1. Edit: Slipped my mind at the time that Tolkien stated that WWII ended the sixth age and started the seventh.

(sorry for spelling mistakes, done on a tablet)

I don't remember the book (pretty sure it was an old copy of unfinished tales 1), but Tolkien wrote a story that both linked Middle Earth and the modern world, and explained how the history could have been passed on.

As I recall it, a father and son living in England around WWII both had strange dreams. The father had soundless dreams in which he saw a ship tossed in a terrible storm in an ocean with clouds that looked like huge eagles, while the son dreamed about men shouting, wind and waves, but saw nothing. Somehow they combined their dreams and were dreaming about the escape of the faithful from the fall of Numenor. It's been a while since I read it, so that could be way off of how the story actually went.
 

vShen

Hardcore MCME-er
Hey, djax, do you know exactly when and how Mordor was created?
"Mordor was a relic of the devastating works of Morgoth, apparently formed by massive volcanic eruptions.
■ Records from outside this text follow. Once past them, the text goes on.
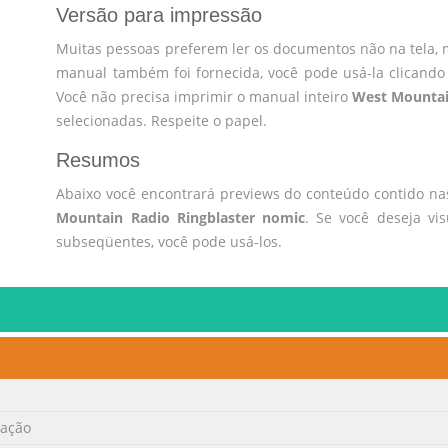
Versão para impressão
Muitas pessoas preferem ler os documentos não na tela, 
manual também foi fornecida, você pode usá-la clicando
Você não precisa imprimir o manual inteiro
West Mountai
selecionadas. Respeite o papel.
Resumos
Abaixo você encontrará previews do conteúdo contido n
Mountain Radio Ringblaster nomic
. Se você deseja vi
subseqüentes, você pode usá-los.
cação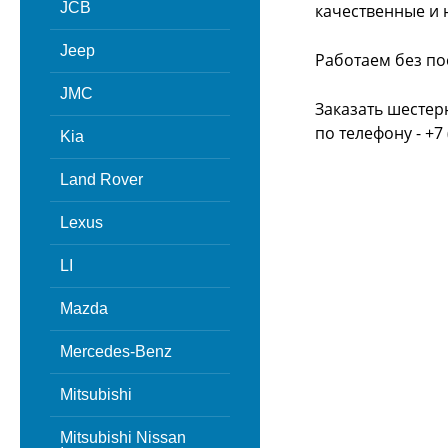
JCB
качественные и 
Jeep
Работаем без по
JMC
Заказать шестер
по телефону - +7 
Kia
Land Rover
Lexus
LI
Mazda
Mercedes-Benz
Mitsubishi
Mitsubishi Nissan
It was given the name Mordor already before Sauron settled there, because of its volcano Mount Doom and its eruptions. Sauron however was the first to settle there with the exception of Shelob and her ancestors." - Lord of the Rings Wiki

Thesis: Mordor was created sometime during the reign of Morgoth/Melkor, and his constant destruction and construction of geographical landmarks in an attempt to spite the Valar's works resulted in Mordor.
 

Portalrules333

Hardcore MCME-er
"Mordor was a relic of the devastating works of Morgoth, apparently formed by massive volcanic eruptions. It was given the name Mordor already before Sauron settled there, because of its volcano Mount Doom and its eruptions. Sauron however was the first to settle there with the exception of Shelob and her ancestors." - Lord of the Rings Wiki

Thesis: Mordor was created sometime during the reign of Morgoth/Melkor, and his constant destruction and construction of geographical landmarks in an attempt to spite the Valar's works resulted in Mordor.
Thx for the info Shen!
 

superminer4563

Experienced Member
When did the blue wizards arrive? Some accounts say the came after Curumno and Aiwendil, but others say they came during the Second Age to help the lesser men against sauron. If this were true, then their staying in Rhûn would make sense because the Easterlings are a lesser kind of men. It is possible that thy didn't come back because they failed and were exiled. Is there an agreed time?
 

djax74

Experienced Member
When did the blue wizards arrive? Some accounts say the came after Curumno and Aiwendil, but others say they came during the Second Age to help the lesser men against sauron. If this were true, then their staying in Rhûn would make sense because the Easterlings are a lesser kind of men. It is possible that thy didn't come back because they failed and were exiled. Is there an agreed time?
Alatar and Palando came after Saruman, and before Radagast if you want to have the precise order.
Wait, what do you mean by lesser kind of men ? That sounds racist ...
 

superminer4563

Experienced Member
Not racist. You missed the point. The Edain in were much more advanced bc they help in the war against morgoth and lived on numenor. The rest of men lived in Endor and so they were lost and fell under saurons dominion. They are lesser because they are not as advanced or strong as the Edain.
 

djax74

Experienced Member
You also missed a point :p
Men of Rhûn and Harad were really though guys. They have been the ennemies of Gondor for thousands years.
Wainriders used war wagons against Gondor, and conquered all Rhovanion.
Haradrims trained and rode Oliphants for war, and had, as described in the book, a powerful cavalry.
Moreover, at the Battle of the Black Gate, after the ring was destroyed, orcs ran away, surrendered or just killed themselves. But Easterlings and Southrons fought to death and didn't surrender.
So no, I won't say they're "lesser" men and certainly not less advanced and strong than other humans.